New Orleans Studies of the largest 100 school districts in the United States indicate that there is such extensive re-segregation that schools are more segregated now than they were almost 50 years ago. Research on communities indicates that racial segregation in housing is part of the vicious cycle driving continued segregation in city after city. Sadly, the contemporary realities make fights like the campaign against racial blockbusting waged in Little Rock’s Oak Forest neighborhood 45 years ago by ACORN and its leaders like Walter Nunn, who I interviewed on Wade’s World, still very relevant.
Walter told the story of ACORN organizer, and now prominent Little Rock labor lawyer, Melva Harmon, contacting him at his home after hearing from other neighbors around the Oak Forest community that they were being solicited by unscrupulous real estate agents to quickly sell their houses because “blacks were buying into the neighborhood.” The strategy behind such panic-pedaling was to convince owners to sell cheap so that they could then flip the house at a higher price by marketing to black families hoping to buy homes in a stable, quiet neighborhood of single-family residences. In the case of Oak Forest the neighborhood was the last stable residential area abutting the University of Arkansas at Little Rock and University Avenue. The whites in flight would go farther west to the sprawling suburbs that other powerful real estate interests at the time were developing into suburban subdivisions farther and farther from the core of the city.

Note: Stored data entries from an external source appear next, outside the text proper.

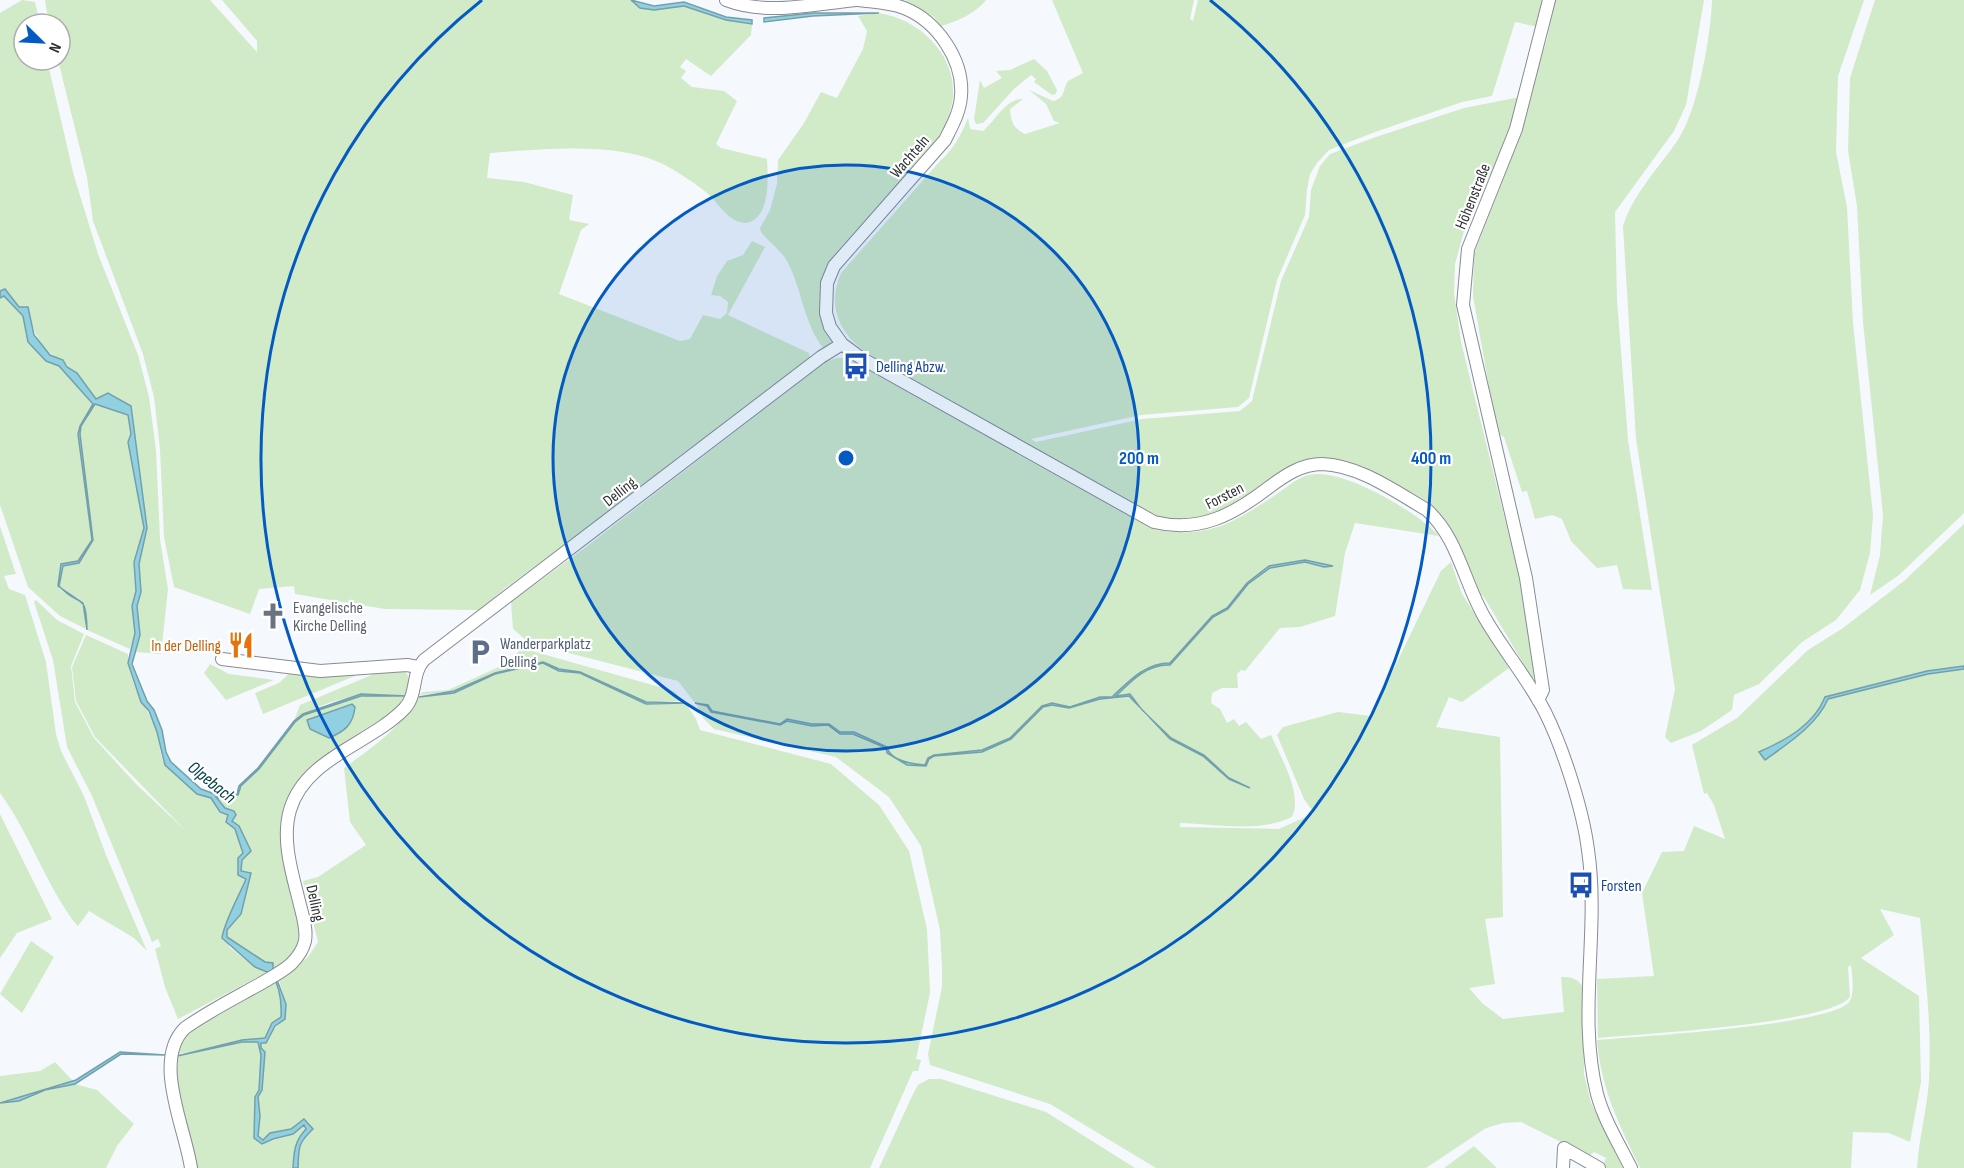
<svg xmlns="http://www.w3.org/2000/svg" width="1964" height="1168" font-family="'Sofia Sans Condensed',sans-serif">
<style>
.green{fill:#d1eac8}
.water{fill:#90d0e0;stroke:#73a0ad;stroke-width:1.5}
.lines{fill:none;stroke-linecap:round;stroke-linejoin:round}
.minor-casing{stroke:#878b94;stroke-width:14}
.minor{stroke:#fff;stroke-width:12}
.ring{fill:none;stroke:#035ac3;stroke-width:3}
.labels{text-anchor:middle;stroke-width:4.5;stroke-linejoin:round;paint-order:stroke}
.street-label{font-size:16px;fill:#2f3135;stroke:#fff}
.transit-label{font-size:16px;fill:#164399;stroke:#fff;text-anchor:start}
.worship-label{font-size:16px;fill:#5b616d;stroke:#fff;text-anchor:start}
.service-label{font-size:16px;fill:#4e5e75;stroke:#fff;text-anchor:start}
.food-label{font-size:16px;fill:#c56008;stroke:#fff;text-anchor:end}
.water-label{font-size:18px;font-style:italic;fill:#03404c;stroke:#fff}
.centre{fill:#035ac3;stroke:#fff;stroke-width:3}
.ring-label{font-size:18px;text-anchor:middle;font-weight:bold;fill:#035ac3;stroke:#fff;stroke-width:4.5;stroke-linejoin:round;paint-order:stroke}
</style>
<rect width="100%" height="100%" fill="#f5f8fd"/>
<path class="green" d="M 22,0 L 35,2 L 40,24 L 24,24 L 24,60 L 47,60 L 74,176 L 98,254 L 138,355 L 149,397 L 156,450 L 160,539 L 168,589 L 161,654 L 136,652 L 140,635 L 137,606 L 141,592 L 139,564 L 147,528 L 131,406 L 96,400 L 63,360 C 39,351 33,331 28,307 L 19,307 L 5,289 L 0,291 L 0,13 Z
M 45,0 L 210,0 L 257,52 L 257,41 L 222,0 L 631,0 L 640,8 L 654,10 L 684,6 L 726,20 L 752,24 L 751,35 L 711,76 L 686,59 L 680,67 L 686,71 L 681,78 L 692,87 L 724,91 L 737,101 L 716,144 L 721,148 L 767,159 C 768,177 771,219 746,223 C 742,223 736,221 733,219 C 723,213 716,201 707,193 C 695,183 679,173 665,165 C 619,141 541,149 490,153 L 487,178 L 524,182 L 573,195 L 569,220 L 589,224 L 581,230 L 559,294 L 680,341 L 690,339 L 703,315 L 720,319 L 727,313 L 728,302 L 720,296 L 711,295 L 717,276 L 727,261 L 743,255 L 752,241 L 765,247 L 728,315 L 809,353 L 810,362 L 679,456 L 652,480 L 504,589 L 480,610 L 385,609 L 295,594 L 294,586 L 259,589 L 250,614 L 174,587 L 164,537 L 160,449 L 154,397 L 143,354 L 93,221 L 87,177 L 58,60 L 60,24 L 49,24 Z
M 905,0 L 986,0 C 976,13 956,22 941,26 L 934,17 Z
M 1052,0 L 1194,0 L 1190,19 L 1193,21 L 1198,0 L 1545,0 L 1539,27 L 1515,22 L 1492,96 L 1462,102 L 1375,132 L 1329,150 L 1317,163 L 1310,174 L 1307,190 L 1305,215 L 1277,280 L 1249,398 L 1238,407 L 1141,415 L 1031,439 L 1036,442 L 1142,419 L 1240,411 L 1252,401 L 1281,281 L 1309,217 L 1311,190 L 1320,166 L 1330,154 L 1376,137 L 1464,108 L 1520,97 L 1501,153 L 1467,220 L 1455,264 L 1454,293 L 1461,342 L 1519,576 L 1535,678 L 1532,678 L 1484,597 L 1473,588 L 1455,537 L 1428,505 L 1318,460 L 1229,511 L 1193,522 L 1155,518 L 868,359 L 871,355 C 840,337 826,306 841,273 L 940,161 C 954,149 961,135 968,118 L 970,129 L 983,131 C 995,121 1006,98 1023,99 L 1010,109 C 1011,122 1013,128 1025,134 L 1060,123 L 1054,121 L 1046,104 L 1029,90 L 1053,101 C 1066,98 1062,90 1068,81 L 1083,73 Z
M 1555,0 L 1704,0 L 1686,105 L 1674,131 L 1615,212 L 1617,300 L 1628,440 L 1652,590 L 1623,589 L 1617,565 L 1597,568 L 1571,541 L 1562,519 L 1552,515 L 1535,519 L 1527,491 L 1522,492 L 1504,437 L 1497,433 L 1473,296 L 1474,254 L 1503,180 L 1547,39 Z
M 1712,0 L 1864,0 L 1838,76 L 1836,152 L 1847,207 L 1853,323 L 1873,515 L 1870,553 L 1860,590 L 1836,620 L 1802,642 L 1759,684 L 1734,695 L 1732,710 L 1701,731 L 1671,743 L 1665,737 L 1675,689 L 1636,439 L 1623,226 C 1634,192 1660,167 1679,138 C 1698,109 1711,35 1712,0 Z
M 1875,0 L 1964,0 L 1964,513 L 1899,575 L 1870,595 L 1880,555 L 1883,515 L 1863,322 L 1857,206 L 1848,151 L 1850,78 Z
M 879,13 C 919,19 956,54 953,97 C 951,114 944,127 937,141 L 830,265 L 832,341 L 824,349 C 804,325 802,290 788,263 C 782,249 760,237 760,228 L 770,210 L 777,184 L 778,160 L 804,123 L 821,92 L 837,98 L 863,49 L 867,31 L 858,16 Z
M 1034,59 L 1047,71 L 1057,90 L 1056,94 L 1052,95 L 1034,82 L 1036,79 L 1031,75 L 1014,89 L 983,123 L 976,124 L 974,119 L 980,80 L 984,88 L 1002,78 L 996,71 L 1010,70 Z
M 4,296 L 23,316 L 28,342 L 46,361 L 59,366 L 93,404 L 80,426 L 78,434 L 92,540 L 78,561 L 61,564 L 58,586 L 63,592 L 83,603 L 86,629 L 60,616 L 28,587 L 0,505 L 0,298 Z
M 836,358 L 848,358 L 1156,530 C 1210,538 1231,524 1274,496 C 1284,489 1295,480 1305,476 C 1337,463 1419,513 1439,536 L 1355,523 L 1345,553 L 1335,616 L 1300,627 L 1280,628 L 1245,671 L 1241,670 L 1237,674 L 1238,688 L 1222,688 L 1212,693 L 1211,703 L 1220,709 L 1227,723 L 1234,719 L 1239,726 L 1246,722 L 1261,739 L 1271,735 C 1281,758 1303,794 1292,817 C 1259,833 1216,824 1180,823 L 1180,827 L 1279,829 L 1314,813 L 1304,799 L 1277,735 L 1283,727 L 1338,712 L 1371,716 L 1441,571 L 1451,562 L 1462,594 L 1509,668 L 1462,702 L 1449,697 L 1436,727 L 1500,737 L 1503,917 L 1485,919 L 1495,984 L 1469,988 L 1482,1003 L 1503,1019 L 1564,1012 L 1561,977 C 1572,977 1577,978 1583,987 L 1584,1074 L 1591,1103 L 1624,1168 L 1606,1168 L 1604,1162 L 1606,1158 L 1594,1152 L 1589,1156 L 1521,1122 L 1503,1123 L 1486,1128 L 1426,1168 L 1156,1168 L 1050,1104 L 930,1065 L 928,1054 L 942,987 L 942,968 L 940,930 L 921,846 L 889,797 L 836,757 L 714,729 L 704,719 L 696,704 L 707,706 L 711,713 L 780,725 L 787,721 L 812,726 L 828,725 L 840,734 L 853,734 L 886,748 L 887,754 L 907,765 L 926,766 L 929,759 L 934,756 L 982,752 L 1011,739 L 1042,707 L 1052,705 L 1069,708 L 1100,699 L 1130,696 L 1141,711 L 1170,739 L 1203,756 L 1229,779 L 1250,787 L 1230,778 L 1204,755 L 1171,738 L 1142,710 L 1130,694 L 1115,697 C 1131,681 1146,665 1170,665 L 1213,617 L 1228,609 L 1248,584 L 1270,568 L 1305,562 L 1324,566 L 1305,560 L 1269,566 L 1247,583 L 1226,608 L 1212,616 L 1170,663 C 1145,663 1129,681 1112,697 L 1100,697 L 1070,707 L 1052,703 L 1042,706 L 1010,738 L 982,750 L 934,755 L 928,758 L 925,765 C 912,764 891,761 887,747 L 854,732 L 840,732 L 829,724 L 812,724 L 787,719 L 780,724 L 712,711 L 708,705 L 695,703 L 678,681 L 561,651 L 526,640 L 513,629 L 511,602 L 582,550 L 825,362 Z
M 95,404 L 128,415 L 131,434 L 128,442 L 144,528 L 134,562 L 136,591 L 132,606 L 135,633 L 130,649 L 87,630 L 84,602 L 59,586 L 63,566 L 79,563 L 93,540 L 80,434 L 81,426 Z
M 1964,524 L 1964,666 L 1927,671 L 1825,697 C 1814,725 1785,740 1759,752 L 1765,760 C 1787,744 1817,725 1827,699 L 1928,674 L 1964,669 L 1964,1168 L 1917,1168 C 1919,1138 1927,1110 1929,1080 C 1932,1026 1925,971 1920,918 L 1880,909 L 1894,935 L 1861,958 L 1919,996 L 1921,1082 L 1910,1142 L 1889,1133 L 1853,1132 L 1851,1168 L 1640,1168 C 1619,1124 1601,1089 1597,1040 C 1641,1036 1819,1026 1847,1004 C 1856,997 1852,975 1851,965 L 1848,967 L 1850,997 C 1829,1024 1640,1034 1598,1038 L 1597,979 L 1654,976 L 1642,893 L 1662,852 L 1684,851 L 1694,826 L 1725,839 L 1714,805 L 1707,793 L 1704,794 L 1692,745 L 1737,718 L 1808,650 L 1843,628 L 1904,581 Z
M 0,526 L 16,574 L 4,576 L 9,589 L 25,595 L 46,662 L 56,734 L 61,751 L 84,796 L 106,855 L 147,951 L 134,938 L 89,911 L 78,926 L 75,923 C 45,883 30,834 0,793 Z
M 36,600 L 57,620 L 84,634 L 71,666 L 75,702 L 94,738 L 136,784 L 186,831 L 95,737 L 76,701 L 72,667 L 86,635 L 128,654 C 127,682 147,707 157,731 C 161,742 158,757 167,767 C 178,779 196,793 211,798 L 220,812 L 229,815 L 244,853 L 238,858 L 238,874 L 246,878 L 233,912 L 224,927 L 229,947 L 255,967 L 271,970 L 178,1019 L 165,987 L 155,949 L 161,946 L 158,939 L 152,942 L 92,796 L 67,747 L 53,660 L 34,602 Z
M 521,648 L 674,691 L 683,701 L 646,702 L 580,672 L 559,669 L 543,662 L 495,673 L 454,691 L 419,695 L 423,692 L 448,690 L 512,661 Z
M 543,663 L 559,671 L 580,673 L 646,704 L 685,703 L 696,719 L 700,730 L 831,764 L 879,805 L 909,851 L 927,929 L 930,993 L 916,1059 L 921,1060 L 918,1071 L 913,1071 L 870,1168 L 298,1168 C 299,1147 297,1145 313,1129 L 304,1119 L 291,1129 L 270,1133 L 263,1140 L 258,1136 L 260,1116 L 258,1097 L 262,1090 L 265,1052 L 261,1048 L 261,1042 C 272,1035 274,1026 285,1019 L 286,1004 L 279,980 L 308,957 L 318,942 L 303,881 L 318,877 L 366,845 L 350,822 L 344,768 C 371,748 401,729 416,698 L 454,693 L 495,674 Z
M 210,664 L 229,674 L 274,680 L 226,700 L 204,673 Z
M 402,669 C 412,675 409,686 407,696 C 369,692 326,697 294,721 L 300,705 L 374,674 Z
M 292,671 L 362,673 L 263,714 L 255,693 L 279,683 Z
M 376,695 L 406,697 L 398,709 L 344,742 L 322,760 L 298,782 L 286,802 L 282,821 L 300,927 C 299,948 291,959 273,969 L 227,937 L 227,930 L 241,914 L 251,873 L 241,872 L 242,860 L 251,851 L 215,796 L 223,799 L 238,795 C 242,782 253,777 261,766 C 272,752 282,735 294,722 C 308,708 357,696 376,695 Z
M 0,814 L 52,919 L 17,933 L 0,958 Z
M 31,941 L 54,957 L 22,1013 L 0,994 Z
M 277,981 L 282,1005 L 281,1017 L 272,1023 L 265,1038 L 178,1054 C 187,1017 245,998 277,981 Z
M 242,1042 L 258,1042 L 261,1055 L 259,1090 L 255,1097 L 254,1138 L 262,1144 C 272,1139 283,1139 292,1134 C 297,1131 298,1127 304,1125 L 306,1129 C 294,1141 294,1151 293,1168 L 196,1168 L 174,1065 L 177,1056 Z
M 55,1062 L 73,1081 L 23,1096 L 75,1084 L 97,1090 L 134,1124 L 117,1146 L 106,1168 L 0,1168 L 0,1076 L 40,1071 Z
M 929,1079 L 941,1079 L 1046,1112 L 1135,1168 L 879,1168 L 913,1094 L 918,1085 Z
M 1474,1146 L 1497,1168 L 1444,1168 Z"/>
<path class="water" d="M 631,0 L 654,6 L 684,2 L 726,17 L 752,20 L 752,24 L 726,20 L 684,6 L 654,10 L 640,8 Z
M 813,13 L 879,13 L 813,16 L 764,22 L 764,18 Z
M 5,289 L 19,307 L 28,307 L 34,335 L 50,355 L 63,360 L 67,367 L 77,373 L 96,399 L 108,393 L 131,406 L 147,528 L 139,564 L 141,592 L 137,606 L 140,635 L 132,664 L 147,701 L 154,710 L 162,730 L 166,752 L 171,762 L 201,789 L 223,797 L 237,794 L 239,786 L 258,768 L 294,721 L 303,714 L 361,694 L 407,696 L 361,696 L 304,715 L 295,722 L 259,769 L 241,786 L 238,795 L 223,799 L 216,797 L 225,808 L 234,811 L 236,815 L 232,821 L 239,826 L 251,851 L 242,860 L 241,871 L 251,873 L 241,914 L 227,930 L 227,937 L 265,962 L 273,963 L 273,969 L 286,1004 L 285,1019 L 275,1026 L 266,1043 L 261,1043 L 261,1048 L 265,1052 L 262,1090 L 258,1097 L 260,1116 L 258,1136 L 263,1140 L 270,1133 L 291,1129 L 304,1119 L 313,1129 C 297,1144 299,1148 298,1168 L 293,1168 C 294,1152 294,1142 306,1129 L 304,1125 L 293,1134 L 273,1139 L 262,1144 L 254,1138 L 255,1097 L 259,1090 L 261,1055 L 258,1042 L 242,1042 L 177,1056 L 242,1040 L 265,1038 L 272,1023 L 281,1017 C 282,1001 279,985 271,971 L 267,972 L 255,967 L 222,938 C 224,922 239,896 246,879 L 238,875 L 238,858 L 243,853 L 235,829 L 226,822 L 228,815 L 220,812 L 211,798 L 197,794 L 165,765 L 157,732 L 149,711 L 141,702 L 128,663 L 135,633 L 132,606 L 136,591 L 134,562 L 144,528 L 128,442 L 131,434 L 128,415 L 95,404 L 81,426 L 80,434 L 93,540 L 79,563 L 63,566 L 59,586 C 80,609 86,590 87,630 L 83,603 L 58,586 L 61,564 L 78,561 L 92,540 L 78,434 L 80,426 L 93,404 L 59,366 L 46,361 L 28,342 L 23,316 L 4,296 L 0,298 L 0,291 Z
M 1305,560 L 1333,566 L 1324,567 L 1305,562 L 1270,568 L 1248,584 L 1228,609 L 1213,617 L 1170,665 C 1147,664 1131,681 1116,696 L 1130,694 L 1142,710 L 1171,738 L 1204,755 L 1229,778 L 1250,788 L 1229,779 L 1203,756 L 1170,739 L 1129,696 L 1100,699 L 1069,708 L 1052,705 L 1043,707 L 1011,739 L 982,752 L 934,756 L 929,759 L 926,766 L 907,765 L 887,753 L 886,748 L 853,734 L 840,734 L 828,725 L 812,726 L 787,721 L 780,725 L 711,712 L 707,706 L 695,703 L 708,705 L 712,711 L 780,724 L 787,719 L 812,724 L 829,724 L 840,732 L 854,732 L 887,747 C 890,761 912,764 925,765 L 928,758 L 934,755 L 982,750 L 1010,738 L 1042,706 L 1052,703 L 1070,707 L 1100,697 L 1112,697 C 1129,681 1145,663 1170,663 L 1212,616 L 1227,608 L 1247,583 L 1269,566 Z
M 543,662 L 559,669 L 580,672 L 646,702 L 685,703 L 646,704 L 580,673 L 559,671 L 543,663 L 495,674 L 454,693 L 419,697 L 454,691 L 495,673 Z
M 1964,666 L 1964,669 L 1928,674 L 1828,699 C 1817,725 1787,744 1765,760 L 1759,752 C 1786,740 1814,725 1825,697 L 1927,671 Z
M 352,704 L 355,707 C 353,725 345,731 329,738 L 310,729 L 307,720 Z
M 120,1052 L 165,1055 L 121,1054 L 75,1084 L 45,1090 L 19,1101 L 0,1103 L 76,1080 Z"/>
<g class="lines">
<g class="minor-casing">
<path id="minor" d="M 726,0 C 767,16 814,4 856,0
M 858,0 C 873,2 889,2 904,8 C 937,21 964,60 961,96 C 960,112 952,126 945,140 L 834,266 L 827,283 L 826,313 L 830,327 L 842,344 L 861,358 L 1154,522 C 1199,533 1233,515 1268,488 C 1284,476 1301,464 1322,464 C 1359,465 1396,492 1427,510 C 1459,539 1464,584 1486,620 C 1504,651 1528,679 1545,712 C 1563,748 1583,810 1588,850 C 1600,930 1577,1014 1597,1094 C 1604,1120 1619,1144 1631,1168
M 222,659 L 320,671 L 407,665 L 418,667
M 1538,700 L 1543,690 L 1526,578 L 1463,305 L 1468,249 L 1516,129 L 1549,0
M 191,1168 C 185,1127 152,1060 185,1028 C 209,1011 235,998 260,984 C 270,978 282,972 291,964 C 297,958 303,950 305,941 C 307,929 303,917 300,905 C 293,876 281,841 290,810 C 305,758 370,744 404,709 C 418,695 411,674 424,660 L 821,357 L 842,344
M 1563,1168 L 1564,1148 L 1599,1168"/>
</g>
<use href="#minor" class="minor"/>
</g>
<circle cx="846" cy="458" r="293" fill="#035ac3" fill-opacity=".12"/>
<g class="ring">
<circle cx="846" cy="458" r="293"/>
<path d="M1210 0A585 585 0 1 1 482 0"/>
</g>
<defs>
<g id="bus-bare" transform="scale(2.07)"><path d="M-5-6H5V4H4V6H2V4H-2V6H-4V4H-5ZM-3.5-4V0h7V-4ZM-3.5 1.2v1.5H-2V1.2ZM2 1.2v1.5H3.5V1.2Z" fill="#1a4fb4" stroke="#fff" stroke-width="2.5" paint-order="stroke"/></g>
<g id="church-bare" transform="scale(2.07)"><path d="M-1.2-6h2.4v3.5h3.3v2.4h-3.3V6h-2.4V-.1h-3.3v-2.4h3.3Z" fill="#6b7280" stroke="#fff" stroke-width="2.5" paint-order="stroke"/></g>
<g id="restaurant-bare" transform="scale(2.07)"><path d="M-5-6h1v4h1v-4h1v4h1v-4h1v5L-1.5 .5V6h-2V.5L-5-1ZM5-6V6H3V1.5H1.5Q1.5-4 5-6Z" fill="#e8710a" stroke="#fff" stroke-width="2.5" paint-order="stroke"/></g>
<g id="parking-bare" transform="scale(2.07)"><path d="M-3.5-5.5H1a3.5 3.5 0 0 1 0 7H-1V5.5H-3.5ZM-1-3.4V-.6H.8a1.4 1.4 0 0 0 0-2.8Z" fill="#5c6f8a" stroke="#fff" stroke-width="2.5" paint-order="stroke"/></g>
</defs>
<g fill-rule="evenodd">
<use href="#bus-bare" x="856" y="366"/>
<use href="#church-bare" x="273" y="616"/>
<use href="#restaurant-bare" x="241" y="645"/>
<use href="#parking-bare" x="480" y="652"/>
<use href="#bus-bare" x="1581" y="885"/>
</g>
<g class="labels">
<g class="street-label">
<text transform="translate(909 156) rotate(-49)" y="6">Wachteln</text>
<text transform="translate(1472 196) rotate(-68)" y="6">Höhenstraße</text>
<text transform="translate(619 491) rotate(-38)" y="6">Delling</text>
<text transform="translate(1224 495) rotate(-27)" y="6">Forsten</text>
<text transform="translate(316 903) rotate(78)" y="6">Delling</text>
</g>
<g class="transit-label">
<text x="876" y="372">Delling Abzw.</text>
<text x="1601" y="891">Forsten</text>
</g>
<g class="worship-label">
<text x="293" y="613">Evangelische<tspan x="293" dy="18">Kirche Delling</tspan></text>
</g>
<g class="service-label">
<text x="500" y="649">Wanderparkplatz<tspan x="500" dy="18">Delling</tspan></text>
</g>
<g class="food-label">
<text x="221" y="651">In der Delling</text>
</g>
<g class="water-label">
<text transform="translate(212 782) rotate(39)" y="6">Olpebach</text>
</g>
</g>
<circle cx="846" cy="458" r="9" class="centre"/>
<g class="ring-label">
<text x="1139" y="464">200 m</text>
<text x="1431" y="464">400 m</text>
</g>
<g transform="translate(42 42) rotate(114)"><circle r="28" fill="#ffffff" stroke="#acadae" stroke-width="1.5"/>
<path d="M0-4.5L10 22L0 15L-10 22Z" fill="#035ac3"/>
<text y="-9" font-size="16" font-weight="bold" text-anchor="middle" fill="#2f3135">N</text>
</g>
</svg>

Walter Nunn and his neighbors organized the Oak Forest Property Owners Association with ACORN and with an extensive doorknocking program to families throughout the neighborhood essentially said, “hell no, we won’t go!” Signs went up everything, house to house, that said in big letters: THIS HOUSE IS NOT FOR SALE, ACORN. It was amazing to drive through the neighborhood and see the signs everywhere. It was impossible for the press to ignore. A group in Los Angeles arranged for some public service advertisements for us to run on the radio stations in Little Rock that were also big news. Carroll O’Connell, then in his Archie Bunker heyday was one of the voices on the spot. Jack Nicholson famous from Easy Rider, Five Easy Pieces, The Shining, and now an arm’s length of films was another distinctive voice warning people against blockbusters, saying it was illegal, and asking people to call ACORN, as was Ryan O’Neal.
The group proposed an ordinance to the Little Rock City Council to toughen the rules against blockbusters. Walter remembered only Jack Young and Les Hollingsworth on the City Board of Directors, both endorsed by ACORN, had supported them. Nonetheless, his highlight memory was getting up to speak and then dramatically brandishing the dozen or so business cards from real estate agents they had collected from neighbors who had personally heard the racist pitch to sell, move, and run.
Where the balance shifts to tipping points in neighborhood after neighborhood, it can seem impossible to restore healthy diverse communities. I asked Walter if he had been back to Oak Forest in recent years, and we were both proud to hear his report that Oak Forest still would qualify on such a list.
These were great fights. Maybe we need to reverse the field and have more of them that are about diversity, rather than gentrification.